The lifespan of the human body has increased from 10 days to about 40 days. Furthermore, the strength of the optical fiber 10 has been increased from about 25 Km to about 35 Kg in average screening length (screening load 1 Kg) (total drawing length of each fiber is 400 Km).

As described above, it has been confirmed that the drawing method of the present invention provides excellent effects in terms of both running costs and optical fiber quality.

[0022]

As explained above, according to the optical fiber drawing method and apparatus according to the present invention, the following excellent effects can be obtained.
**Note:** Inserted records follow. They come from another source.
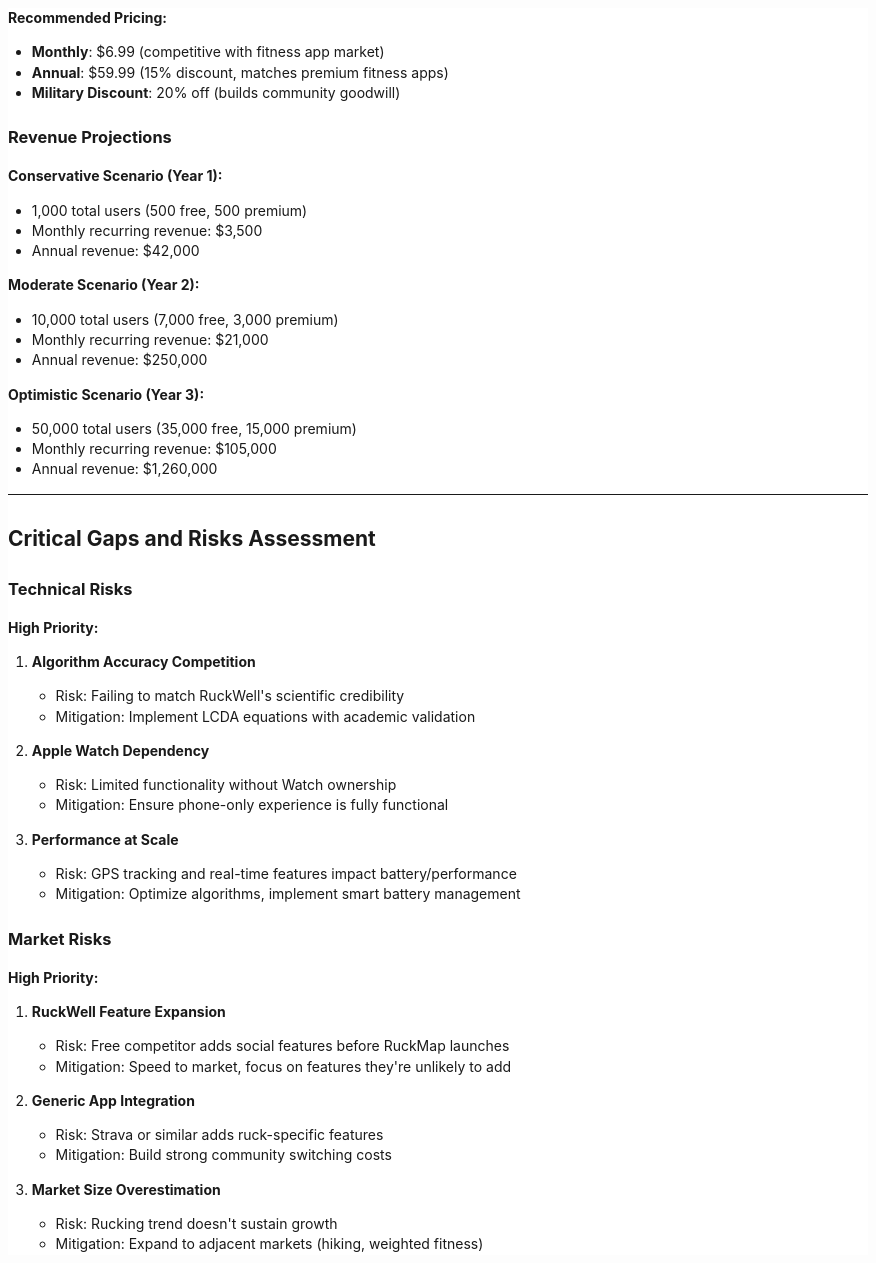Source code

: **Recommended Pricing:**
- **Monthly**: $6.99 (competitive with fitness app market)
- **Annual**: $59.99 (15% discount, matches premium fitness apps)
- **Military Discount**: 20% off (builds community goodwill)

### Revenue Projections

**Conservative Scenario (Year 1):**
- 1,000 total users (500 free, 500 premium)
- Monthly recurring revenue: $3,500
- Annual revenue: $42,000

**Moderate Scenario (Year 2):**
- 10,000 total users (7,000 free, 3,000 premium)
- Monthly recurring revenue: $21,000
- Annual revenue: $250,000

**Optimistic Scenario (Year 3):**
- 50,000 total users (35,000 free, 15,000 premium)
- Monthly recurring revenue: $105,000
- Annual revenue: $1,260,000

---

## Critical Gaps and Risks Assessment

### Technical Risks

**High Priority:**
1. **Algorithm Accuracy Competition**
   - Risk: Failing to match RuckWell's scientific credibility
   - Mitigation: Implement LCDA equations with academic validation

2. **Apple Watch Dependency**
   - Risk: Limited functionality without Watch ownership
   - Mitigation: Ensure phone-only experience is fully functional

3. **Performance at Scale**
   - Risk: GPS tracking and real-time features impact battery/performance
   - Mitigation: Optimize algorithms, implement smart battery management

### Market Risks

**High Priority:**
1. **RuckWell Feature Expansion**
   - Risk: Free competitor adds social features before RuckMap launches
   - Mitigation: Speed to market, focus on features they're unlikely to add

2. **Generic App Integration**
   - Risk: Strava or similar adds ruck-specific features
   - Mitigation: Build strong community switching costs

3. **Market Size Overestimation**
   - Risk: Rucking trend doesn't sustain growth
   - Mitigation: Expand to adjacent markets (hiking, weighted fitness)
In the optical fiber drawing method according to claim 1, after reducing the pressure inside the furnace, the carbon heater is heated while sealing gas is supplied into the furnace, and drawing of the optical fiber is started. By reducing the pressure inside the furnace body, the air remaining in the carbon parts within the furnace body can be sufficiently removed. Therefore, according to the optical fiber drawing method of the present invention, damage to the carbon parts in the furnace can be prevented.

In the optical fiber drawing apparatus according to the second aspect of the present invention, since a pressure reducing device for reducing the pressure inside the furnace body is connected to the furnace body, the pressure reduction operation inside the furnace body can be easily performed.

[Brief explanation of the drawing]

FIG. 1 is a longitudinal sectional view showing an embodiment of an optical fiber drawing apparatus according to the present invention.

FIG. 2 is a longitudinal sectional view showing an embodiment of a conventional optical fiber drawing apparatus.

[Explanation of symbols]

1 Furnace body 2 Furnace core tube 3 Carbon heater 4 Insulation material 5 Base 8a Seal gas inlet 8b Seal gas outlet 9 Optical fiber base material 10 Optical fiber 11 Suction pipe 12 Vacuum pump 13 Pressure gauge 14 Controller 15　　　　　Pressure reduction device

Claims (2)

[Claims] 1. Using an optical fiber drawing furnace in which a core tube is disposed at the center of the furnace body, and a carbon heater is disposed inside the furnace body on the outer periphery of the core tube, an optical fiber preform inserted into the furnace body is drawn. heating the lower part with the carbon heater,
In the optical fiber drawing method of drawing an optical fiber from a heated and melted portion of the optical fiber preform, after reducing the pressure inside the furnace body, the carbon heater is heated while sealing gas is supplied into the furnace body, and the 1. A method for drawing an optical fiber, comprising starting drawing of the fiber. 2. A furnace tube is disposed at the center of the furnace body, a carbon heater is disposed inside the furnace body at the outer periphery of the furnace tube, and the lower part of the optical fiber preform inserted into the furnace body is heated by the carbon heater. An optical fiber drawing device that heats and draws an optical fiber from a heated and molten portion of the optical fiber preform, characterized in that the furnace body is connected to a pressure reducing device that reduces the pressure inside the furnace body. line drawing device.